The article terrifically details (in under 20 pages!) how stunted and underdeveloped — and yet dominant — the concepts of "equality" and "disparity" have been in the federal sentencing reform dialogue, and this makes the article a must-read for everyone contemplating the post-Blakely sentencing landscape. Though Marc's article is focused on pre-Blakely developments and perspectives, I view the Blakely decision in part as a (long-overdue) statement by the Supreme Court that some other values — such as the jury trial right and a commitment to adversarial justice — need to be balanced with, or perhaps integrated into, our modern quest to achieve sentencing equality.
Here are more highlights from the article's abstract:
While Congress made the reduction of unwarranted sentencing disparity a primary goal of the Sentencing Reform Act of 1984, the past two decades have not produced nuanced conceptions of disparity and equality in the federal system. The language of formal equality has continued to dominate the federal discussion of sentencing. The focus on apparent outcome equality in sentencing has become a pathology of federal sentencing reform for the past twenty years. The narrow focus of judges and the United States Sentencing Commission on achieving sentences that appear similar for offenders who appear similar — in other words, the absence of any context beyond formal outcome equality — has allowed Congress to shape federal sentences into a ready political tool....

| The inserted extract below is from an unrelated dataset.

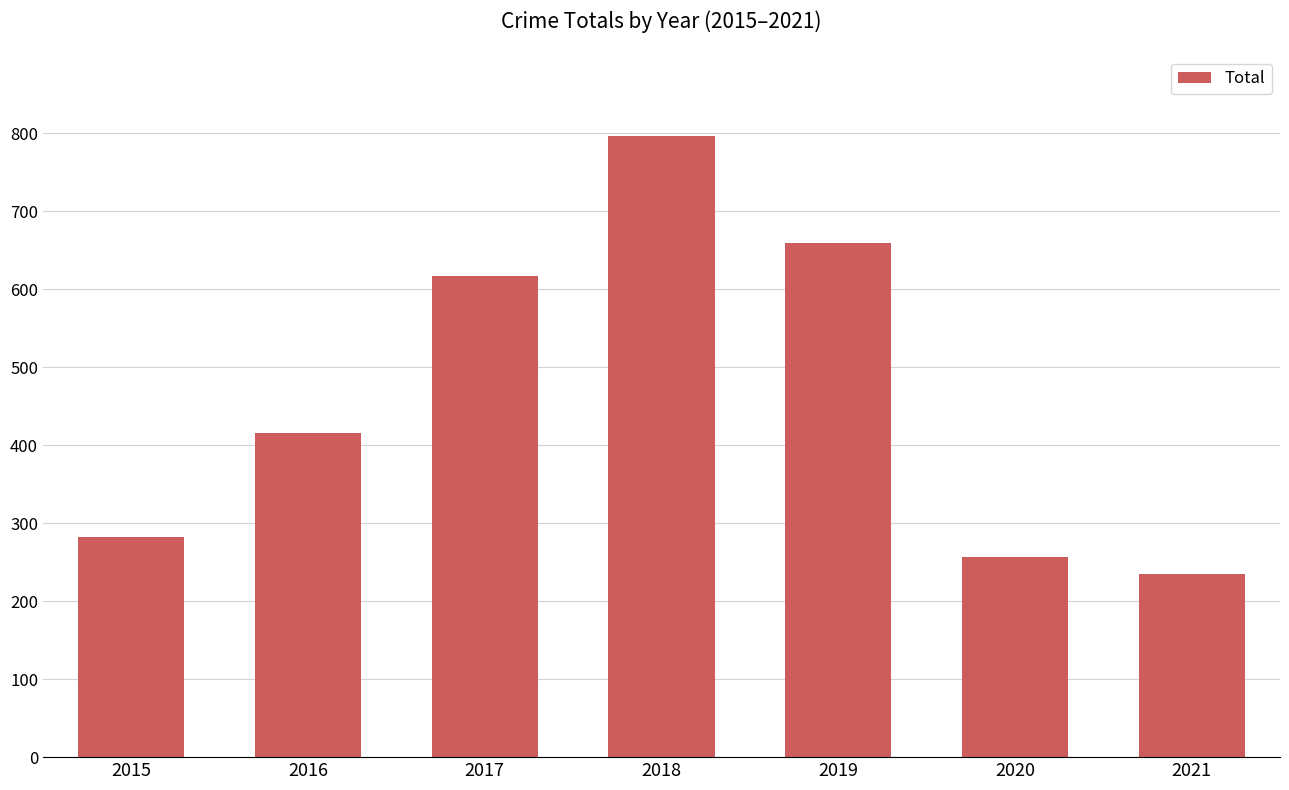

Reading left to right, transcribe all the data shown in this chart.

282	416	617	797	660	257	235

Building on work by Professor Martha Fineman on the contextual nature of equality in other areas, this article suggests that fuller conceptions of equality in sentencing must reject narrow time-framing, account for the multiple screening and sorting functions of the criminal process (including sorting within and among criminal justice systems), attend to the justifications for punishment and evidence in support or against those justifications, and consider sentencing within the broader context of the causes and solutions to the social problem of crime. Functionally these goals can be advanced through continuing efforts at defining ideas and through comparative study of different places (including state and non-U.S. systems) and different times.